Il set e il deserto. L’orizzonte a perdita d’occhio e le pale eoliche. Attraverso una fenditura tra questi due stati della visione si manifesta il cinema di Terry Gilliam, irrimediabilmente sospeso tra il caos del congegno colossale e il suo stesso disinnesco interno ed esterno. Non c’è film del cineasta britannico che non accolga il genoma del fallimento e dell’incompiutézza, una tensione che nei lavori migliori identifica nel corpo l’ultimo stadio della trasformazione dall’occhio al set. The Zero Theorem rendeva esplicito il rapporto conflittuale di Gilliam con le sue macchine celibi, relazione senza via d’uscita, ormai arenata in una zona di non ritorno e destinata a vivere all’infinito di riflessi e realtà simulacrali. Questa collisione tra immagine virtuale e la brulicante vita del set, costi quel che costi, anima il cinema impossibile di Toby, nemico della tecnologia CGI e con una consapevolezza di se inversamente proporzionale ai limiti imposti dal budget.
Cinismo vecchia guardia che non riesce a trovare conciliazione con quello animato dalle nuove regole del mercato.
Il regista de “L’uomo che uccise don Chisciotte” interpretato da Adam Driver è sospeso tra i due mondi, non riesce ad attraversarli oppure a percorrerli alla rovescia come accade in tutto il cinema di Gilliam, a partire dall’elemento retorico più praticato lungo il corso della sua carriera, quello del viaggio nel tempo.
Gli attraversamenti sono numerosi, ma rivelano sempre la natura teatrale della rappesentazione o la qualità evanescente del miraggio. Persino l’obolo di Caronte non serve ad oltrepassare la porta dell’eterno spavento, inefficace rispetto ad un intero paese, amorevolmente accordato con le derive del vecchio calzolaio che si crede Don Quixote. Trovato all’interno di una baracca gestita da una vecchia avida, il cavaliere errante declama le sue gesta davanti ad uno schermo costituito da un vecchio lenzuolo. Le immagini sono quelle de “L’uomo che uccise Don Quixote”, film giovanile di Toby girato in bianconero proprio in quei luoghi e rovina senza fine per l’anima di coloro che vi presero parte, inclusa quella del prode cacciatore di illusioni interpretato da Jonathan Pryce.

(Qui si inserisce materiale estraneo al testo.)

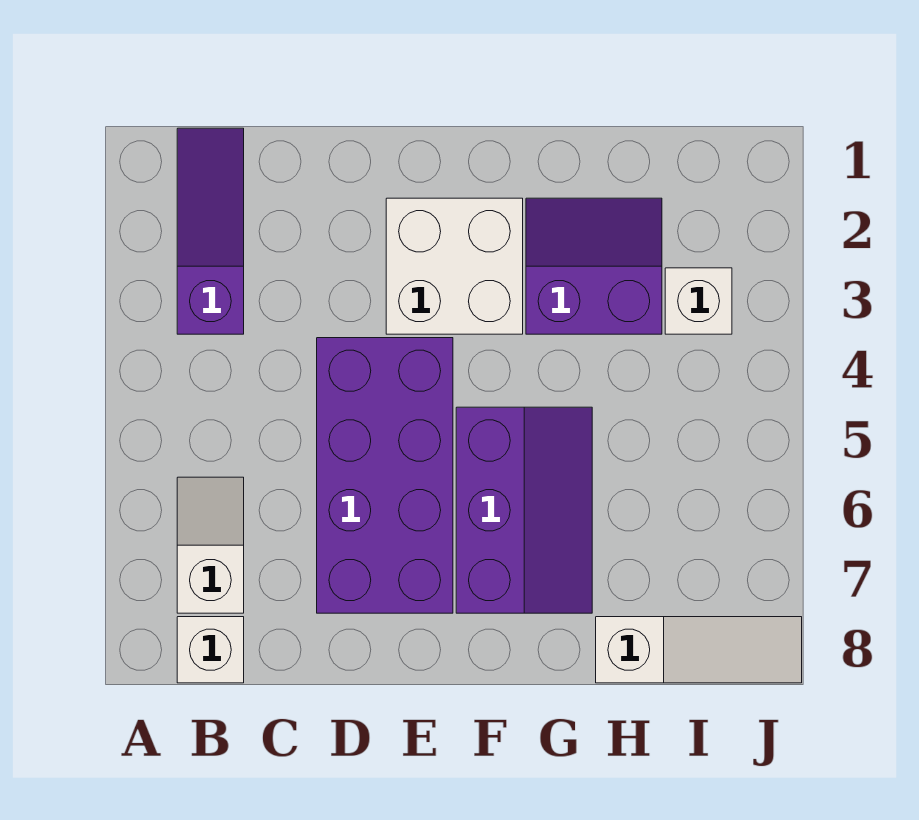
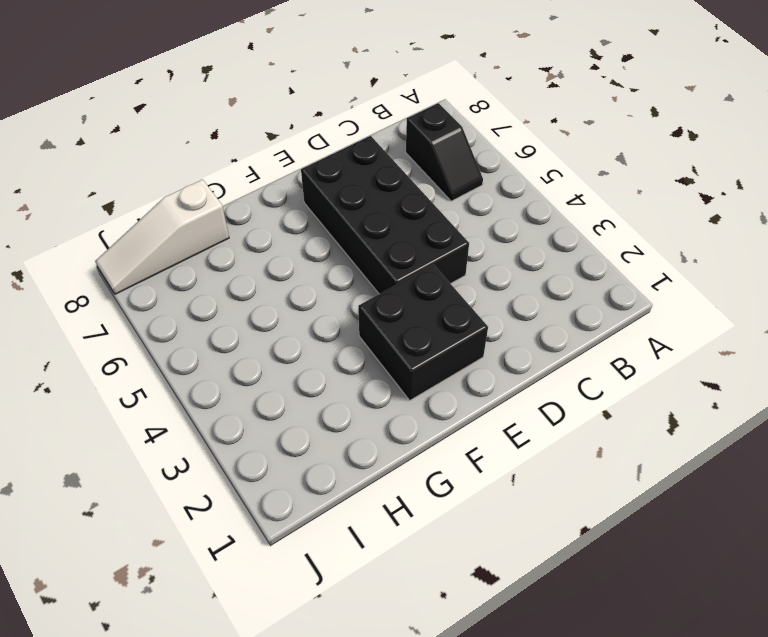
black slope B6:B7 level 1 top 7 -> white slope B6:B7 level 1 top 7
black brick D4:E7 level 1 -> purple brick D4:E7 level 1
black brick E2:F3 level 1 -> white brick E2:F3 level 1
none -> purple slope B1:B3 level 1 top 3
none -> white brick B8 level 1

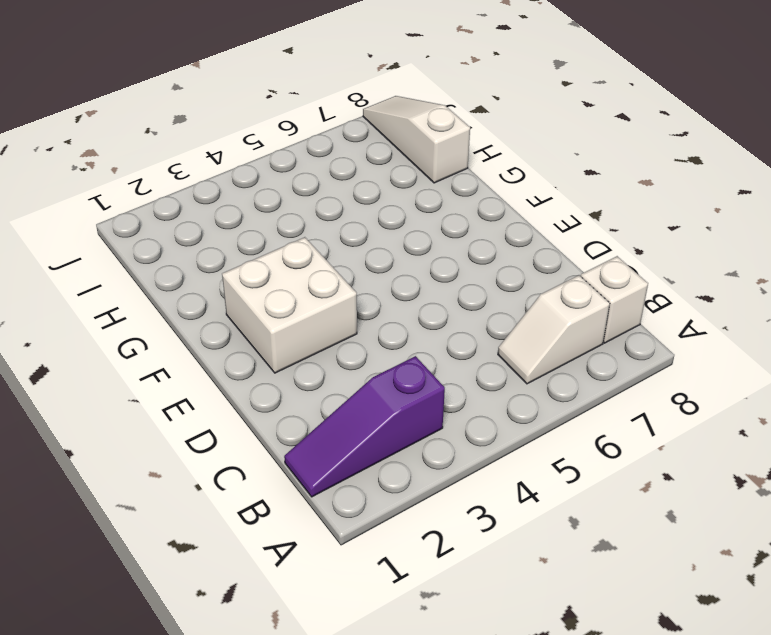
none -> purple brick D4:E7 level 1
none -> purple slope F5:G7 level 1 top F

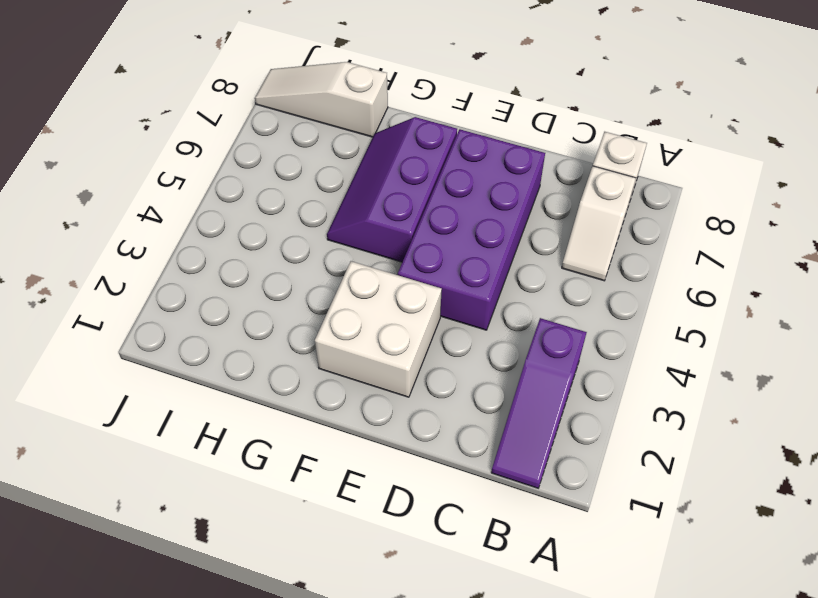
none -> purple slope G2:H3 level 1 top 3
none -> white brick I3 level 1

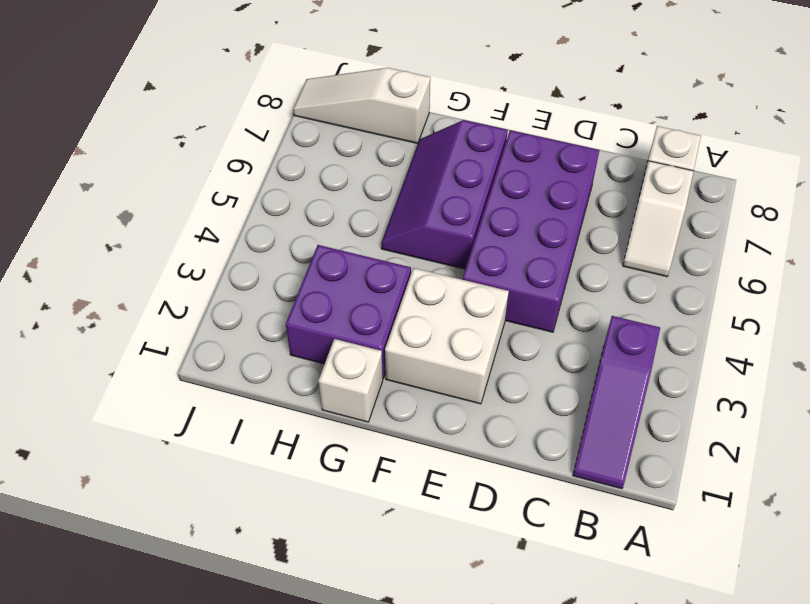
white brick G1 level 1 -> white brick I3 level 1
purple brick G2:H3 level 1 -> purple slope G2:H3 level 1 top 3

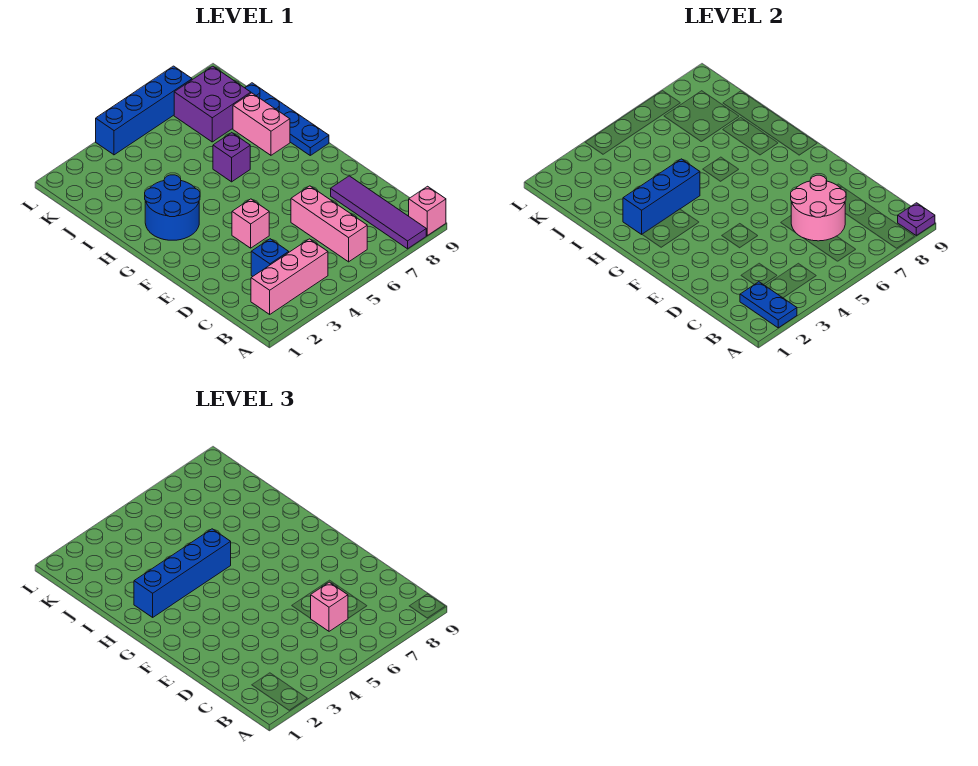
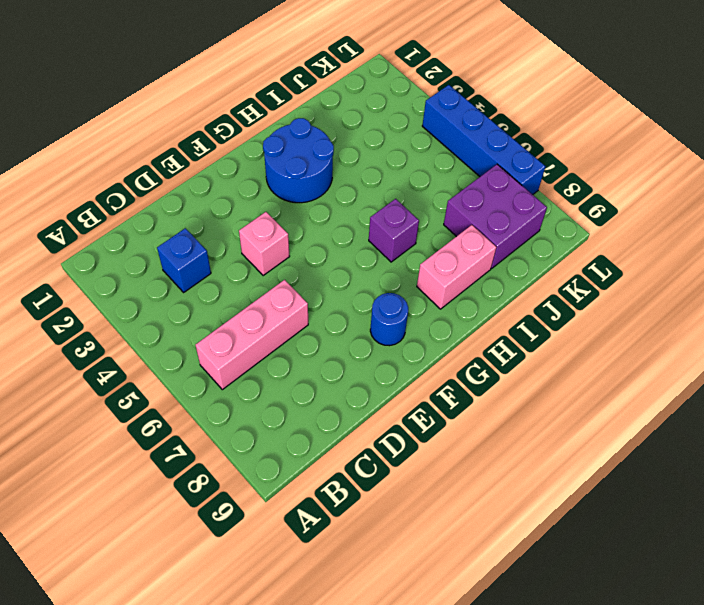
blue round brick F8 level 1 -> none
none -> purple tile A8:D8 level 1
none -> pink brick A9 level 1
none -> pink brick B2:B4 level 1

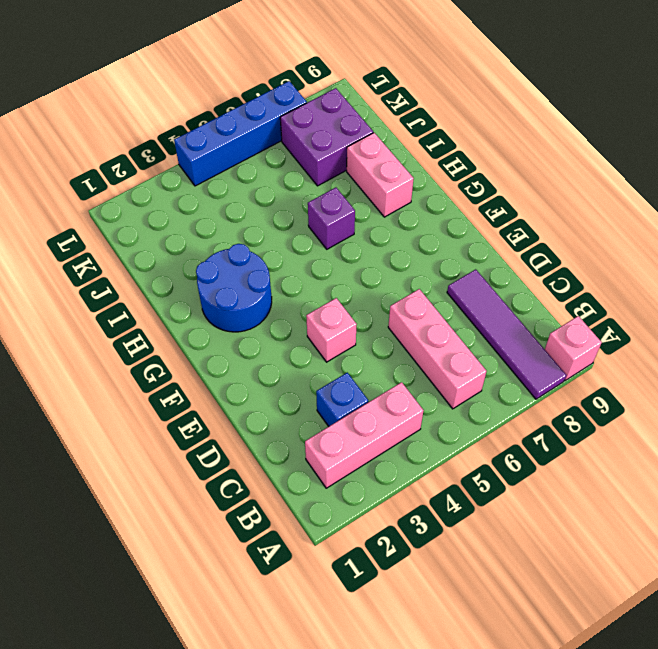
none -> blue plate G9:J9 level 1
none -> blue plate A2:B2 level 2
none -> purple plate A9 level 2

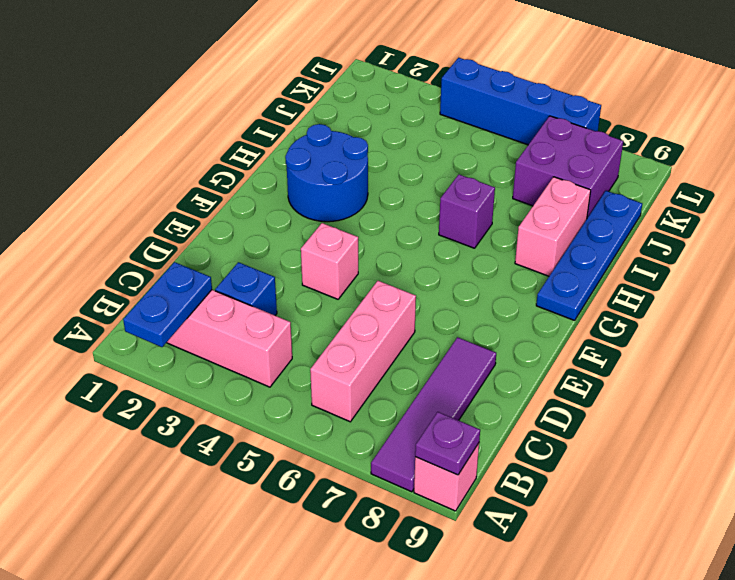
none -> pink round brick C6:D7 level 2
none -> blue brick H2:H4 level 2
none -> pink brick C6 level 3

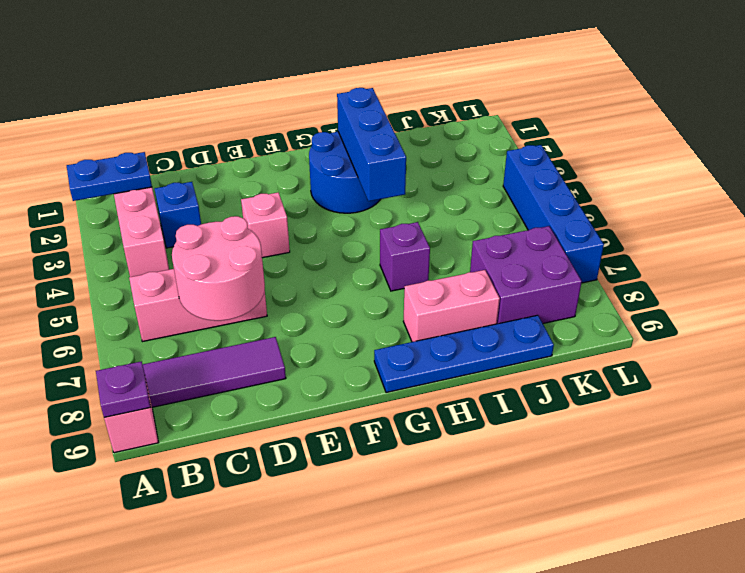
none -> pink brick C6 level 3
none -> blue brick H2:H5 level 3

Le pieghe del tempo diventano allora compresenti, a partire dallo squarcio Wellesiano dello schermo, primo attraversamento che innesca la sovrapposizione tra la meraviglia di un gioco “da ragazzi” che non sembra poter più tornare e la corruzione del sogno ridotto al livello di merce acquistabile.
L’esperienza libera e individuale dello spirito si infrange contro l’ordine stabilito dal potere, è un adagio a cui Gilliam ci ha abituati declinando in molti modi un lungo viaggio nella dimensione creativa durante il suo farsi.
Eppure in questa potenzialità che si infrange c’è anche lo sfaldarsi inesorabile del suo stesso cinema, cupio dissolvi che spazza via tutti gli orpelli subito dopo averli costruiti.
Esplicita e allo stesso tempo paradossale è la coincidenza dell’immaginario legato alla fascinazione per gli ingranaggi, l’illusionismo prostetico e le maschere di grandi dimensioni, con l’impero costruito da Alexei Miiskin (Jordi Mollà), il magnate russo della vodka che ha comprato l’anima di Angelica (Joana Ribeiro); certamente solo una parte della disseminazione che Gilliam compie tra le consuete citazioni felliniane, metabiografia e autofiction, ma con il potere distruttivo dell’identificazione negativa, la stessa che non consente a Toby di distinguere più i diversi piani di realtà e che lo spinge alla soppressione del potere illusorio delle immagini, scambiate sempre per qualcos’altro.
Non termina così la storia di chi visse matto e morì savio, almeno nella trasformazione che Gilliam mette in scena, ricollocando nel deserto la rinascita dei suoi personaggi, questa volta artefici delle proprie illusioni e in fuga dalle rovine di ogni set, verso un nuovo orizzonte d’amore. Paradossale dicevamo; il deserto e due figure a cavallo che cancellano il delirio di onnipotenza di un cinema costituito da grandi architetture destinate al crollo. Non importa allora che “L’uomo che uccise don Chisciotte”, non il ricordo digitalizzato di Toby, ma il film di Gilliam, sia stanco, continuamente inceppato, attraversato a tratti da un’insopportabile retorica binaria tra “illusione” e “realtà”, perché la sua rovinosa caduta ha la forza di una disturbante malattia. Dopo il fallimento si rinasce oppure si brucia la propria biografia.